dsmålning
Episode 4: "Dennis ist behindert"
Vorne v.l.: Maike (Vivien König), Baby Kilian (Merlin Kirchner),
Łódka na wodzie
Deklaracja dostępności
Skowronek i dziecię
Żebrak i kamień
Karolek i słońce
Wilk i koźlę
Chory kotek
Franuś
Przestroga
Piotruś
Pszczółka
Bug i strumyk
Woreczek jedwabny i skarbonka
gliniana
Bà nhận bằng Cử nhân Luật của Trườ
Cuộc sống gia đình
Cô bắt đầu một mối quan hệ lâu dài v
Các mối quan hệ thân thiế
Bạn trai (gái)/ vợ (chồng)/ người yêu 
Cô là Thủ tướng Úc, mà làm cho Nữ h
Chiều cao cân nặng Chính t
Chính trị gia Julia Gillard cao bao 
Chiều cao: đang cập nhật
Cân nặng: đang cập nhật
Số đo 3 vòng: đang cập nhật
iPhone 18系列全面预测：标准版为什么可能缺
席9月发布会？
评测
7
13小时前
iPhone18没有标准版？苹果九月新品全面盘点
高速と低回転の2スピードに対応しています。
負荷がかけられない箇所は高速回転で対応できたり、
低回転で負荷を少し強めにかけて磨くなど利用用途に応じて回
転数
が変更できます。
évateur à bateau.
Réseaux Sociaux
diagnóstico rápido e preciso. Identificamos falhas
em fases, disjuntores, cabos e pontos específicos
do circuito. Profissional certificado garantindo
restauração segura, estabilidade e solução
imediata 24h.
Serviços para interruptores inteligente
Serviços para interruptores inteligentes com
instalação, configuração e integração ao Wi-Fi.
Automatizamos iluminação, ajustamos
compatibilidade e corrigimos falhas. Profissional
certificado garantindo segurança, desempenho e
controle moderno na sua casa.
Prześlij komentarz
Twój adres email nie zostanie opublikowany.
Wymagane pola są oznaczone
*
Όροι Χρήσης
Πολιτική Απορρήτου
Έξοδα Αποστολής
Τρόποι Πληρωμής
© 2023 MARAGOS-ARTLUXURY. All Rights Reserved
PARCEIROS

■ ■ ■ ■

Task objective → Could you transcribe all of the lines above exactly, keeping each one as it appears?

Answer to the exercise →
dsmålning
Episode 4: "Dennis ist behindert"
Vorne v.l.: Maike (Vivien König), Baby Kilian (Merlin Kirchner),
Łódka na wodzie
Deklaracja dostępności
Skowronek i dziecię
Żebrak i kamień
Karolek i słońce
Wilk i koźlę
Chory kotek
Franuś
Przestroga
Piotruś
Pszczółka
Bug i strumyk
Woreczek jedwabny i skarbonka
gliniana
Bà nhận bằng Cử nhân Luật của Trườ
Cuộc sống gia đình
Cô bắt đầu một mối quan hệ lâu dài v
Các mối quan hệ thân thiế
Bạn trai (gái)/ vợ (chồng)/ người yêu 
Cô là Thủ tướng Úc, mà làm cho Nữ h
Chiều cao cân nặng Chính t
Chính trị gia Julia Gillard cao bao 
Chiều cao: đang cập nhật
Cân nặng: đang cập nhật
Số đo 3 vòng: đang cập nhật
iPhone 18系列全面预测：标准版为什么可能缺
席9月发布会？
评测
7
13小时前
iPhone18没有标准版？苹果九月新品全面盘点
高速と低回転の2スピードに対応しています。
負荷がかけられない箇所は高速回転で対応できたり、
低回転で負荷を少し強めにかけて磨くなど利用用途に応じて回
転数
が変更できます。
évateur à bateau.
Réseaux Sociaux
diagnóstico rápido e preciso. Identificamos falhas
em fases, disjuntores, cabos e pontos específicos
do circuito. Profissional certificado garantindo
restauração segura, estabilidade e solução
imediata 24h.
Serviços para interruptores inteligente
Serviços para interruptores inteligentes com
instalação, configuração e integração ao Wi-Fi.
Automatizamos iluminação, ajustamos
compatibilidade e corrigimos falhas. Profissional
certificado garantindo segurança, desempenho e
controle moderno na sua casa.
Prześlij komentarz
Twój adres email nie zostanie opublikowany.
Wymagane pola są oznaczone
*
Όροι Χρήσης
Πολιτική Απορρήτου
Έξοδα Αποστολής
Τρόποι Πληρωμής
© 2023 MARAGOS-ARTLUXURY. All Rights Reserved
PARCEIROS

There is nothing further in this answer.